Configure Webhook Scope

By enabling the webhook scope configuration, you can create a whitelist of products for the events to be notified via webhook. Go to the settings page and find the Notification section. From there, click the button Edit of Notification Configs. Now you can specify the webhook scope as shown below.

Secure Your Webhook

Ensure your server is only receiving the expected Suger requests for security reasons. Once your server is configured to receive payloads, it'll listen for any payload sent to the endpoint you configured. For security reasons, you probably want to limit requests to those coming from Suger.

When your secret token is set, Suger uses it to create a hash signature (HMAC SHA 256) with each payload. This hash signature is included with the headers of each request as X-Suger-Signature-256. You can validate it by computing the signature in your server like this:

def verify_signature(payload_body, webhook_secret, signature_from_request)
signature = 'sha256=' + OpenSSL::HMAC.hexdigest('sha256'), webhook_secret, payload_body)
return halt 500, "Signatures didn't match!" unless Rack::Utils.secure_compare(signature, signature_from_request)

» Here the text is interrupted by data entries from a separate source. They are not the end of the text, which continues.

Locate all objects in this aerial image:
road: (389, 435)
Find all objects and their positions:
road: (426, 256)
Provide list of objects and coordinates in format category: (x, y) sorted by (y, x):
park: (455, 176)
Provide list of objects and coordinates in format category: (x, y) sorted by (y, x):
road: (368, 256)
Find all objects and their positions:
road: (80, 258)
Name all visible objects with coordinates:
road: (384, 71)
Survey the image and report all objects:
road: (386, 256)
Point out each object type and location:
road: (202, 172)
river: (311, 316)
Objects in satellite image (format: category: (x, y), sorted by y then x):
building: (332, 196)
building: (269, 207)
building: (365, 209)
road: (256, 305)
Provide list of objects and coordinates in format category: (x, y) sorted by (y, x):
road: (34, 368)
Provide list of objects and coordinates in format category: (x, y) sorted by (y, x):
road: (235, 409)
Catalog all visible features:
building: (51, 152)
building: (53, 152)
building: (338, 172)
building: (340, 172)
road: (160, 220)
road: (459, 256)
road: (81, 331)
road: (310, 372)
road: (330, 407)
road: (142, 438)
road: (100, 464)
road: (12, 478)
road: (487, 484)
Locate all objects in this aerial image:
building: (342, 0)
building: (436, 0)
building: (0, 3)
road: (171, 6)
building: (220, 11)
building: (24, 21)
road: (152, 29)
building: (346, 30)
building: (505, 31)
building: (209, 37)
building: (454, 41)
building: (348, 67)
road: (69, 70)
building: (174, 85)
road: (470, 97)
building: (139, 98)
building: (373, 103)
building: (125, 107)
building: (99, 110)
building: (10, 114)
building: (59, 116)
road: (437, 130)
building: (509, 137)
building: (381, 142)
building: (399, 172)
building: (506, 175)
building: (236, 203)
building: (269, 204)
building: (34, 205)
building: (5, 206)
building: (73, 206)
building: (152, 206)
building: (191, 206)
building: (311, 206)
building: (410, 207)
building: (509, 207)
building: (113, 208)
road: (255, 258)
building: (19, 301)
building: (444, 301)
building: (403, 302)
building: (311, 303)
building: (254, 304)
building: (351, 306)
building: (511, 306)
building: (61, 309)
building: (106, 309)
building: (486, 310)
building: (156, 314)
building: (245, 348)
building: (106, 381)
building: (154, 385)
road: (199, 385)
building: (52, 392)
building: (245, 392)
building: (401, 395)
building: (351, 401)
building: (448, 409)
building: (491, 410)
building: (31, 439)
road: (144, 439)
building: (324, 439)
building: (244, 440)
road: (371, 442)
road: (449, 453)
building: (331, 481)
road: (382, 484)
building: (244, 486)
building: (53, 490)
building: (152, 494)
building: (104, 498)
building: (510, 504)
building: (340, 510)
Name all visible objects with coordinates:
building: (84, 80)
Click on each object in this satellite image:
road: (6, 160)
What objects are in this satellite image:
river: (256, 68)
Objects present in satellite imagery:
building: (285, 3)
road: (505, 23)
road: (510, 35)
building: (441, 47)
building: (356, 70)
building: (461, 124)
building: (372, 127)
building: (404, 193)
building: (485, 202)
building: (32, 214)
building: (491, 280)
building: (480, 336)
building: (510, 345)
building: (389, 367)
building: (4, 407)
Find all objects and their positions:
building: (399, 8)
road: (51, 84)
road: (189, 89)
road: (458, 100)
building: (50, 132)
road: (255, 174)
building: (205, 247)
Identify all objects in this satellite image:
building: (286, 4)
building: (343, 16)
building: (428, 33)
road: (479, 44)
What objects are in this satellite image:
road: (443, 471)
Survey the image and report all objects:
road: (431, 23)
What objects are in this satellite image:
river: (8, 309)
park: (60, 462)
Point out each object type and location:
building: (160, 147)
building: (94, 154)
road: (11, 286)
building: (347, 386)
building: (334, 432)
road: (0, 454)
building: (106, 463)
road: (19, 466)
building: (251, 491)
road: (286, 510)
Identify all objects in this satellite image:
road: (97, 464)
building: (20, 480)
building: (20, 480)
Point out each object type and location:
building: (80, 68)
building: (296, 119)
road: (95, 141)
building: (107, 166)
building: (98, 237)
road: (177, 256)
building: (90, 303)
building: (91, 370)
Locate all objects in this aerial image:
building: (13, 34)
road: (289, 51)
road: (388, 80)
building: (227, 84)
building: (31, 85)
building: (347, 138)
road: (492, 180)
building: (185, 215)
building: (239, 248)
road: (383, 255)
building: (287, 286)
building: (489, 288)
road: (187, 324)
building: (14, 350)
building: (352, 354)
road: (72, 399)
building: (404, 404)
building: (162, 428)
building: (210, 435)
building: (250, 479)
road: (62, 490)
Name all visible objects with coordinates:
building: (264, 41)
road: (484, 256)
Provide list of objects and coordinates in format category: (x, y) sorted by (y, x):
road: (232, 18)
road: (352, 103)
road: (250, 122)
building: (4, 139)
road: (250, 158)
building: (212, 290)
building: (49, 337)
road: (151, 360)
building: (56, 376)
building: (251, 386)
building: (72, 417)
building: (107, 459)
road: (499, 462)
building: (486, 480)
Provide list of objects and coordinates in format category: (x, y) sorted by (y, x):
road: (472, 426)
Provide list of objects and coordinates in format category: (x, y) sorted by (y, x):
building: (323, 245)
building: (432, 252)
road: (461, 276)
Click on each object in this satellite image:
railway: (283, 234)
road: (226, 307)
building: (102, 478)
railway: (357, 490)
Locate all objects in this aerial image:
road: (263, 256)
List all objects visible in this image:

Here is an example of signature you can use to test your code:

Wehbhook Secretnew-test-webhook-secret
Payload Body{“organizationID”:“gYZf-_JtH”,“action”:“TEST”,“entityType”:“ORGANIZATION”,“entityID”:“gYZf-_JtH”}
  • Your language and server implementations may differ from this example code. However, no matter which implementation you use, the hash signature starts with "sha256=", using the key of your secret token and your payload body.

Webhook Event Payload

After the webhook is created & configured, the triggered event is sent as POST request to the Payload URL. Each webhook event payload also contains properties unique to the event. You can find the unique properties in the sections below.

organizationIDstringThe ID of Suger organization
actionstringThe action performed. Can be one of:
  • CREATE: the entity is created.
  • CANCEL: the entity is cancelled.
  • PENDING_CANCEL: the entity is pending to be cancelled.
  • SUSPEND: the entity is suspended, it may be reinstated or cancelled in the future.
  • REINSTATE: the entity is reinstated from suspended state.
  • UPDATE: the entity is updated.
  • TEST: for testing purpose only. More details.
entityTypestringThe type of the entity who are under the action. Can be one of:
entityIDstringThe ID of the entity
  • For the event with entityType = ENTITLEMENT and action = PENDING_CANCEL, the entitlement will be cancelled within ONE hour. Your service is responsible to report all remaining usage records to Suger within 30 minutes once receiving this event.
  • For the event with entityType = ENTITLEMENT and action = SUSPEND, the most common reason is the buyer's cloud billing account fails to pay the invoice in cloud marketplaces. It requires your revenue team or customer account manager to investigate the issue together with your clients.

Webhook Retry & Expire

  1. Suger service sends each webhook event only once if succeed (receive HTTP status 200). Otherwise it will retry to send events after 10 seconds, 20 seconds, 40 seconds and then 1 minute (max retry gap duration) for 12 hours. The events who have not been sent successfully for 12 hours will expire and no retry any more.

  2. For the same entity, if the previous event is not sent successfully, but the new one has come, then the previous one expires immediately. Your webhook endpoint only receive the latest event for each entity.